Mango Sticky Rice perfume. facebook.com/Journalboutiqueth

Although soft power existed for years, it seems like it's only lately that Thai people have embraced it.

"Thai boxing and Thai food used to be popular internationally for a while and then faded away. I hope this time, it is not going to be a temporary trend like before," Jakchalat added.

One of the reasons why Thai soft power has been through a tough time and is not promoted consistently is because of the lack of solid support from the government. Jakchalat pointed out the Ministry of Culture in South Korea has the budget to support their soft power agendas. In Thailand, the situation is completely different.

In addition to budget, soft power products require creative ideas and interesting storytelling for the promotion. However, many Thai people prefer to preserve traditional products in their original packaging, but this often is not attractive to the new generations.

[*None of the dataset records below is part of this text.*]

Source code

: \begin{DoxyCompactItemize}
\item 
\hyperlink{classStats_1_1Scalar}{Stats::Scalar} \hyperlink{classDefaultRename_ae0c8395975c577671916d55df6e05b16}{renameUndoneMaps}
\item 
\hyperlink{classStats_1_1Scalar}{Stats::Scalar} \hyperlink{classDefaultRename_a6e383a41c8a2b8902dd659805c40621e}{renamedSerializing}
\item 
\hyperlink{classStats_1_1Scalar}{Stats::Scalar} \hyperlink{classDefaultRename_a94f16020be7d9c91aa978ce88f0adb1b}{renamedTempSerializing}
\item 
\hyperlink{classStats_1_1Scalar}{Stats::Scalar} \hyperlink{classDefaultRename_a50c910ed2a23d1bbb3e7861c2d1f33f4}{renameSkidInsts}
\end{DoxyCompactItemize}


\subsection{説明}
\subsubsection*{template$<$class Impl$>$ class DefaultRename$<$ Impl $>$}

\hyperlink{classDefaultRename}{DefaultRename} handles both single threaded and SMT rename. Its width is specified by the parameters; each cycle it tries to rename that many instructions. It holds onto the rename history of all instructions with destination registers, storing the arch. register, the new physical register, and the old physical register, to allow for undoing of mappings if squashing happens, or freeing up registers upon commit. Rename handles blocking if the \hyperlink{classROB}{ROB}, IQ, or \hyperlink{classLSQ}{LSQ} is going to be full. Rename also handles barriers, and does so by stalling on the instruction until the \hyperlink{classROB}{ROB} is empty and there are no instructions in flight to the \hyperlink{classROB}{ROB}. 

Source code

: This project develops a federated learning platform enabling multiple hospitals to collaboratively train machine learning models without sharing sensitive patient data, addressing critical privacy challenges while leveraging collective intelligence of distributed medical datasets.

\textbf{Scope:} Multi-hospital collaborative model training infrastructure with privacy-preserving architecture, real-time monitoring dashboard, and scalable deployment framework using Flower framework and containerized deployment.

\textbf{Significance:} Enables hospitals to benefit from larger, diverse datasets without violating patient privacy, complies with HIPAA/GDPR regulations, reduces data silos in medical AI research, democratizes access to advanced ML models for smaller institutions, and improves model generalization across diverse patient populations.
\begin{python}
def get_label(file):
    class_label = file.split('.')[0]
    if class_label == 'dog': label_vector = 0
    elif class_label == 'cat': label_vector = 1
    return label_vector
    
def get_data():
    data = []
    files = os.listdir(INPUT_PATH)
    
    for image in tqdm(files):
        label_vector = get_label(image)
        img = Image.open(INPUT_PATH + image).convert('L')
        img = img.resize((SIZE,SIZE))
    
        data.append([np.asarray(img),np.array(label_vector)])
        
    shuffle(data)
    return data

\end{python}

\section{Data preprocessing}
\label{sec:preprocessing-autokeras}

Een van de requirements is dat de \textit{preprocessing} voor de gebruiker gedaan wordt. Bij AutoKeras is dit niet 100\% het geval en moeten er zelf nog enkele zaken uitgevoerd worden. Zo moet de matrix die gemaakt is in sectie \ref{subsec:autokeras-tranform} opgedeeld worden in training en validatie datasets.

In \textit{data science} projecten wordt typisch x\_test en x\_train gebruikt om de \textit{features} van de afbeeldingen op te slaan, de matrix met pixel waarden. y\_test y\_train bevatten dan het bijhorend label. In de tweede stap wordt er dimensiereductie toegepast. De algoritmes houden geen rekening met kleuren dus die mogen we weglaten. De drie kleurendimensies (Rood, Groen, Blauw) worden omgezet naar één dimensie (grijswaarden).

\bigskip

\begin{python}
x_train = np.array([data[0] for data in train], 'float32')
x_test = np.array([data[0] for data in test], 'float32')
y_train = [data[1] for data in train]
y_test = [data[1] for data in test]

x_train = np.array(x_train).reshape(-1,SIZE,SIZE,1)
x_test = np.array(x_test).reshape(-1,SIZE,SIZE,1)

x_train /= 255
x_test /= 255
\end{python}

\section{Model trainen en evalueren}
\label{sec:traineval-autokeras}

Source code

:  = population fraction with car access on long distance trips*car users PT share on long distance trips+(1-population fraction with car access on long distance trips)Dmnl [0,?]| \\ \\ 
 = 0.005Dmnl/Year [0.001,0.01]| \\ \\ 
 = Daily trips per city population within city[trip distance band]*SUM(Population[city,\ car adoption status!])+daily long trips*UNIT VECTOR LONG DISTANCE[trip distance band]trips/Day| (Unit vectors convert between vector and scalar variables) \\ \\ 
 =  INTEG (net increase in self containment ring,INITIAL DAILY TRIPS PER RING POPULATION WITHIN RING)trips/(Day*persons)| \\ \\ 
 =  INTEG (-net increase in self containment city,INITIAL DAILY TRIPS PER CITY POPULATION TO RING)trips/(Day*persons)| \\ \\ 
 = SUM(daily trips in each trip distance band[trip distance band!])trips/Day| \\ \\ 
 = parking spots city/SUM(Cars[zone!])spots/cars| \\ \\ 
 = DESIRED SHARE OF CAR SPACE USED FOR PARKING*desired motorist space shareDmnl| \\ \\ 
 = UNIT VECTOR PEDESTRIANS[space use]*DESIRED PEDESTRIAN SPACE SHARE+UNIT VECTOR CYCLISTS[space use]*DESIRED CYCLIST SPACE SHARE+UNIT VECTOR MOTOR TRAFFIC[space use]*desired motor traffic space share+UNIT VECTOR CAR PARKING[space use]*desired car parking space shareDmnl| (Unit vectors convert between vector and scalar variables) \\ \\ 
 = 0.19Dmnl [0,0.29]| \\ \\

The ghost game Home Sweet Home. facebook.com/HomeSweetHomeGame

"We should preserve our traditional products by rebranding them and making them more appealing to the younger generations. A friend of mine has a 100-year-old recipe for dessert and I thought it should be in a cute and modern package, so the new generation would feel in trend when they have it. However, her mother wanted to have the kanok traditional pattern on the package," said Jakchalat.

In the near future, metaverse technology will change contents and services on the internet. Saroot considers this as an excellent opportunity for Thailand to be at the starting point like others.

"Governments in many countries showed their support to professionals and private sectors regarding the metaverse. The Thai government should also do likewise. Thailand has many qualified IT professionals who want to work on the metaverse. Now is the best time to do it," he said.